In the field of 3D computer graphics, the Unified Shader Model (known in Direct3D 10 as "Shader Model 4.0") refers to a form of shader hardware in a graphical processing unit (GPU) where all of the shader stages in the rendering pipeline (geometry, vertex, pixel, etc.) have the same capabilities. They can all read textures and buffers, and they use instruction sets that are almost identical.
Earlier GPUs generally included two types of shader hardware, with the vertex shaders having considerably more instructions than the simpler pixel shaders. This lowered the cost of implementation of the GPU as a whole, and allowed more shaders in total on a single unit. This was at the cost of making the system less flexible, and sometimes leaving one set of shaders idle if the workload used one more than the other. As improvements in fabrication continued, this distinction became less useful. ATI Technologies introduced a unified architecture on the hardware they developed for the Xbox 360, and then introduced this in card form in the TeraScale line. Nvidia quickly followed with their Tesla design. The concept has been universal since then.
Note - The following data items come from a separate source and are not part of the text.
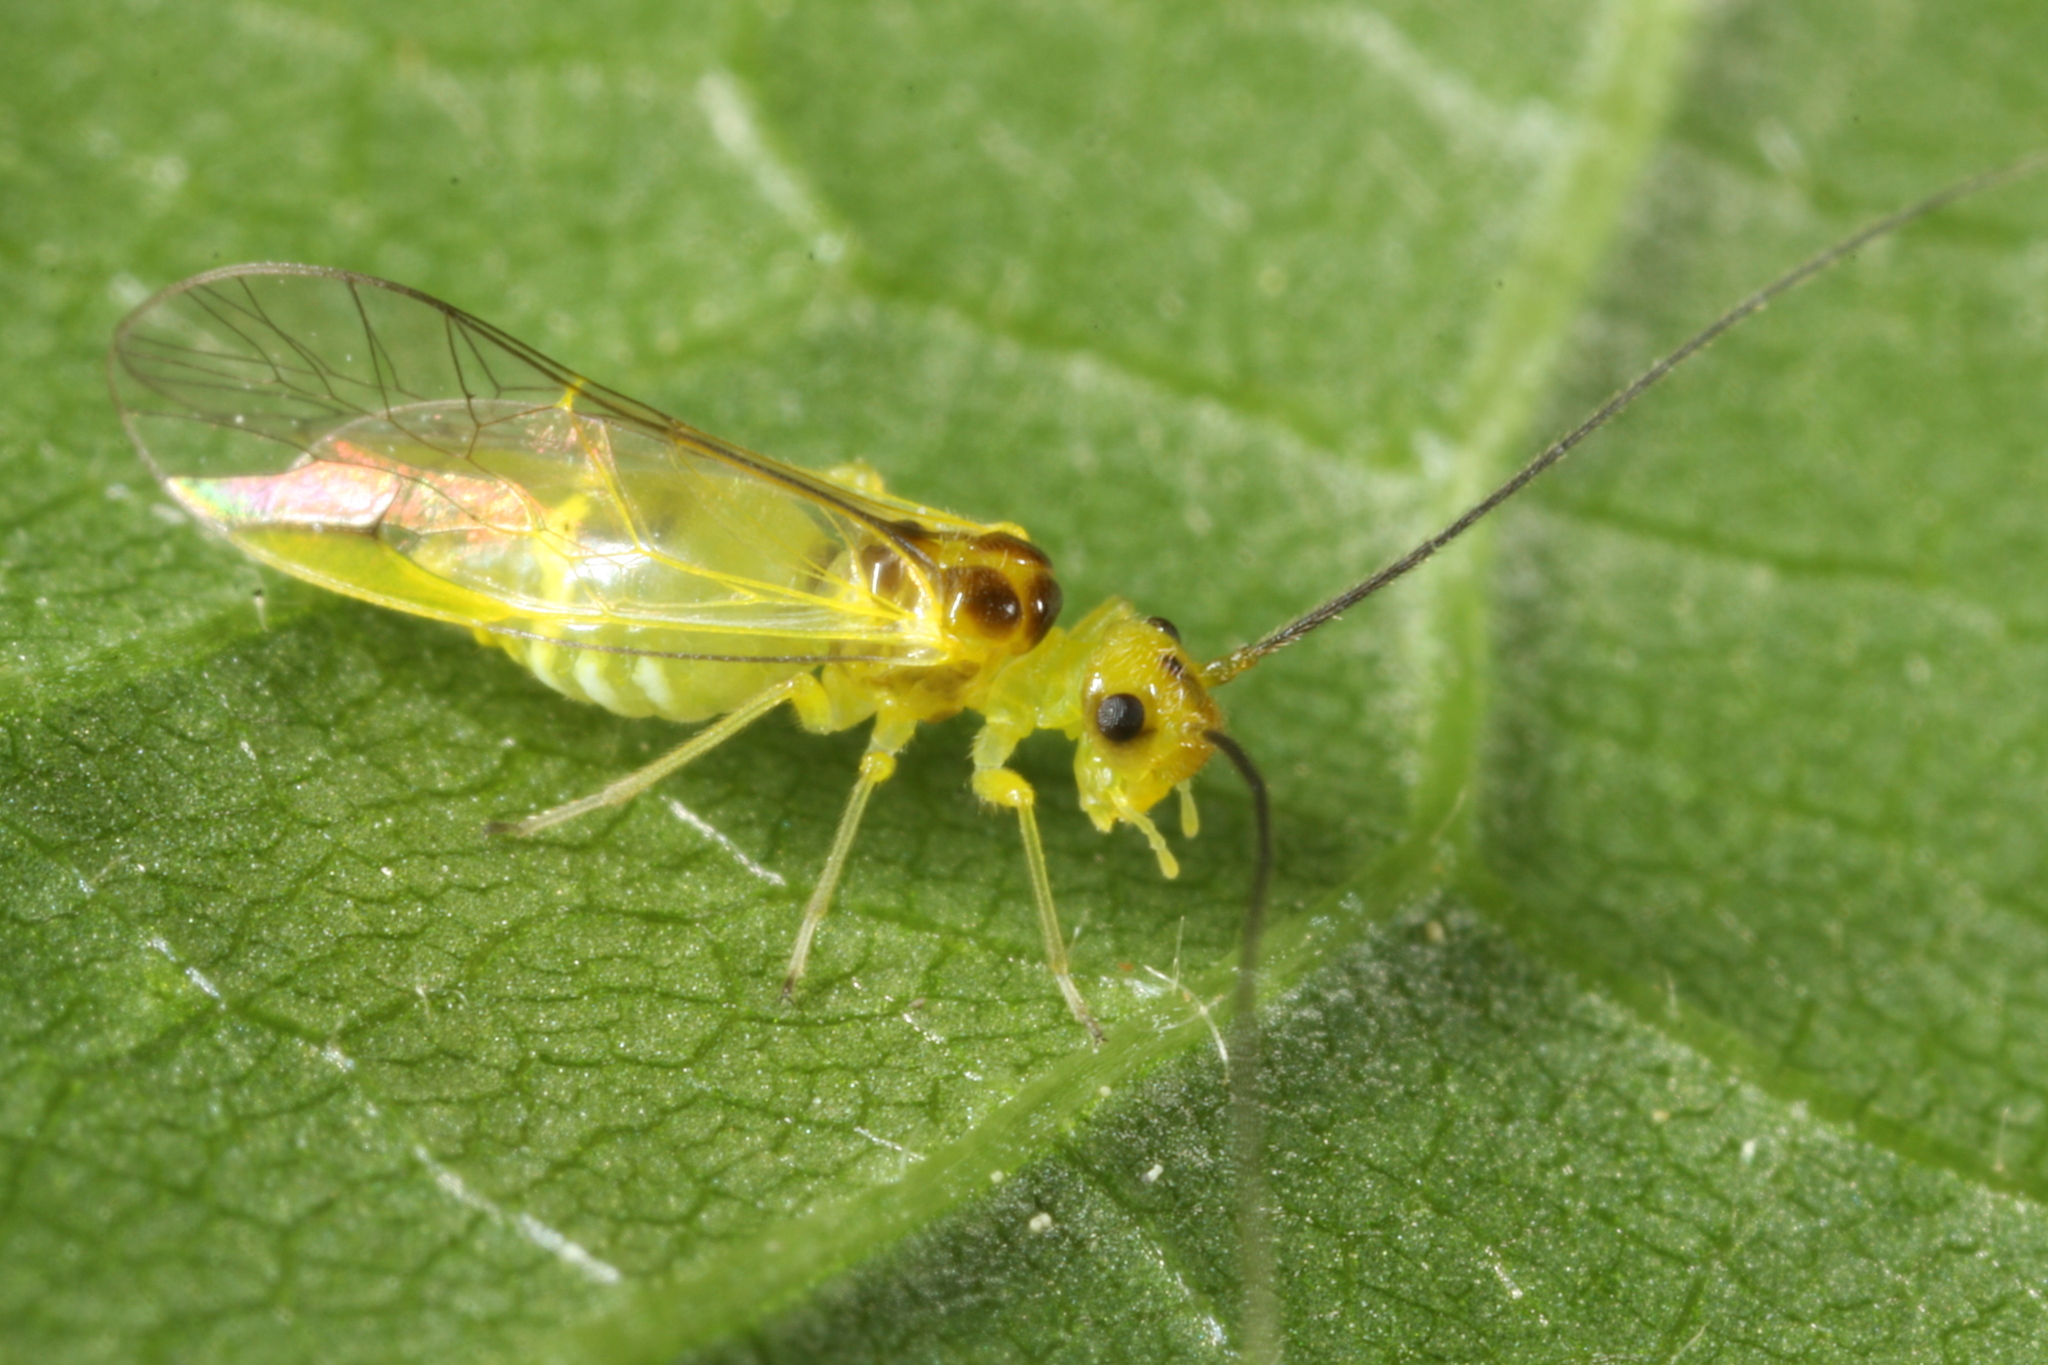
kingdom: Animalia
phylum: Arthropoda
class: Insecta
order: Psocodea
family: Stenopsocidae
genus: Stenopsocus
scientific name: Stenopsocus stigmaticus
Early shader abstractions (such as Shader Model 1.x) used very different instruction sets for vertex and pixel shaders, with vertex shaders having much more flexible instruction set. Later shader models (such as Shader Model 2.x and 3.0) reduced the differences, approaching Unified Shader Model. Even in the Unified model the instruction set may not be completely the same between different shader types; different shader stages may have a few distinctions. Fragment/pixel shaders can compute implicit texture coordinate gradients, while geometry shaders can emit rendering primitives.
Unified Shading Architecture is a hardware design by which all shader processing units of a piece of graphics hardware are capable of handling any type of shading tasks. Most often Unified Shading Architecture hardware is composed of an array of computing units and some form of dynamic scheduling/load balancing system that ensures that all of the computational units are kept working as often as possible.